At some point during the night, the neighbor’s motion-sensor light triggered, and I noticed for the first time how it cast a sharp silhouette of the crape myrtles onto the wall of our bedroom. There was no wind. Each trunk and branch was crisply, artistically detailed.
Beyond that wall and out through my bedroom doorway stood the unlit blur of our Christmas tree. Gifts have begun to accumulate under that tree.
I began to think of gifts ... in particular I began to think of people-gifts. One by one, I imagined my people-gifts under the tree: All of the people who’ve opened their hearts and homes to me over the years, allowing me to write about them.
My wonderful , supportive, guiding “old” boss at the paper as well as my wonderful new boss. My kids, of course – each one. Young Tarnation. And certainly the Breadwinner. I opened up each of these people-gifts as I lay there last night.
But the people-gifts I want to write about today are the Old Fellers.
I understand that everybody doesn’t have great parents. I get that, and I’m sorry. But in terms of who I am, my parents have probably been my life’s greatest gifts.
My mother has endurance. She has kindness and goodness and an unfailing sense of humor. She has accepted me and she has had my back when others didn’t.
She has labored endlessly on my behalf – sewing, upholstery, yard-work, you name it, she participated. So far as I’m aware, she never even really wanted to say no, rather she launched herself into whatever it was I asked her to help with.
She has always laughed at the Breadwinner’s terrible jokes. She has always baked her famous sheath cake when it’s requested. She has kept going when I wondered how she could keep putting one foot in front of another.
She has taught me lessons that are so deeply embedded in my person that I don’t even know what they are.

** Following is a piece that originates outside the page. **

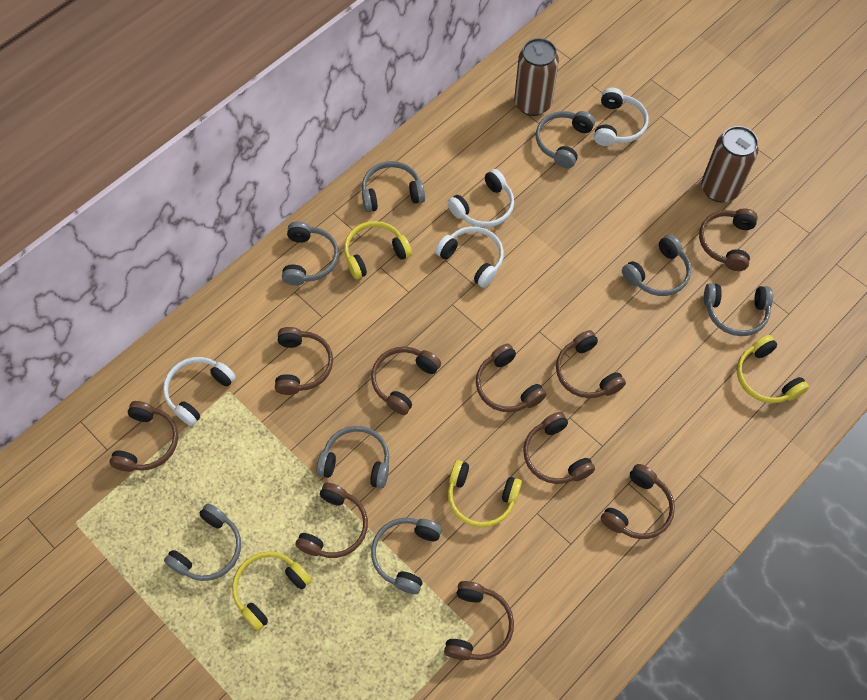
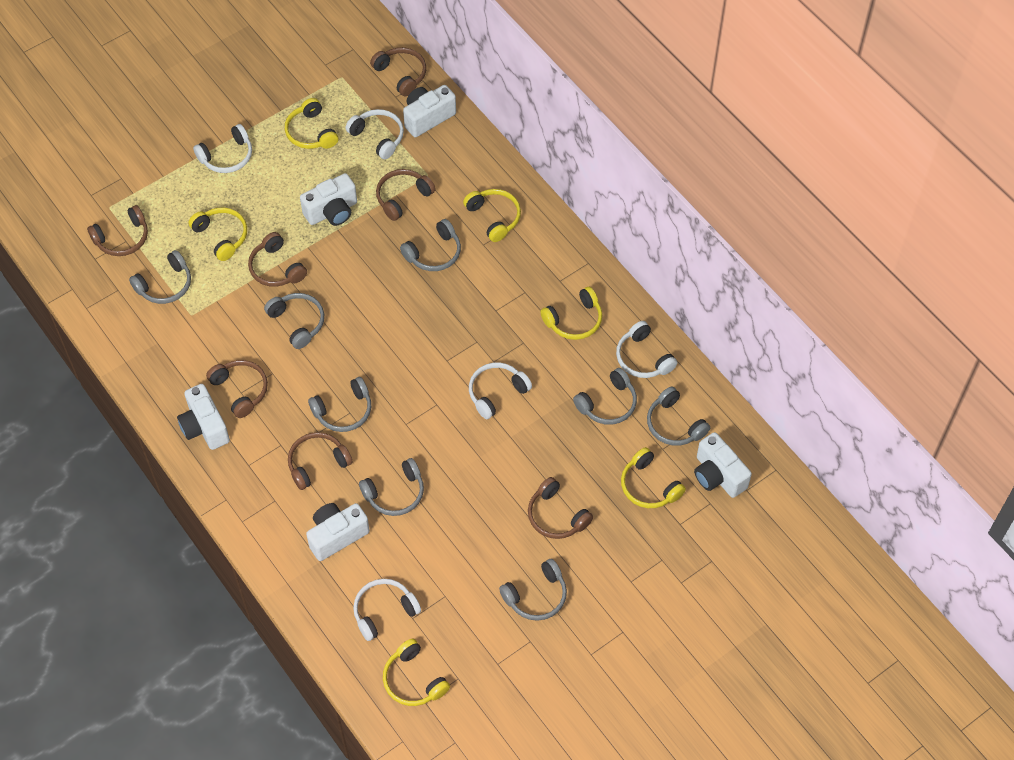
brown can: [514,38,559,116] [701,126,758,202] = 2 -> none = 0
brown headphones: [109,401,178,472] [275,327,333,395] [295,483,368,558] [371,347,441,415] [444,581,514,660] [476,344,547,412] [523,412,595,484] [556,330,626,398] [601,464,675,539] [699,208,758,271] = 10 -> [87,205,148,256] [206,360,268,418] [248,232,307,287] [288,432,353,490] [370,47,426,96] [376,169,436,221] [528,477,593,539] = 7
white camera: none = 0 -> [177,384,230,450] [300,173,357,226] [306,503,370,561] [403,85,456,137] [694,432,752,498] = 5
white headphones: [163,357,236,426] [435,226,504,288] [447,169,514,228] [594,88,648,146] = 4 -> [193,124,252,173] [346,109,404,159] [353,579,421,641] [469,362,532,419] [616,321,677,378] = 5
yellow headphones: [232,551,312,631] [344,221,412,279] [448,460,522,528] [737,335,809,403] = 4 -> [188,208,247,261] [285,98,338,149] [383,639,450,706] [463,189,521,242] [540,287,602,340] [621,447,686,508] = 6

I just know they’re part of the fabric of who I am.
My father has intuition and wisdom. He possesses a certain command and power that he has never used in a negative way. He demonstrates a commitment to the things he believes in.
He understands people and situations – and he’s always used that for good rather than for bad. He has been flexible enough to learn to help my mom with housework as roles and times changed.
He cares for others and suffers when they suffer. His ability to sit by a child’s bed, uttering soothing words, is still strong in him, although now it applies more to adults rather than to kids.
He is a very, very smart man who took good care of his family – and also took them on some fairly reckless adventures – both of which were invaluable in our lives.
He was always fair. He was unfailingly supportive.
Last night, as the light shone through my window, casting perfect shadows on my wall, I looked instead to the dark, fuzzy outline of the Christmas tree. I thought about, and unwrapped, all of my people-gifts.
I have plenty enough people-gifts under my Christmas tree this year, but the greatest among them are the Old Fellers.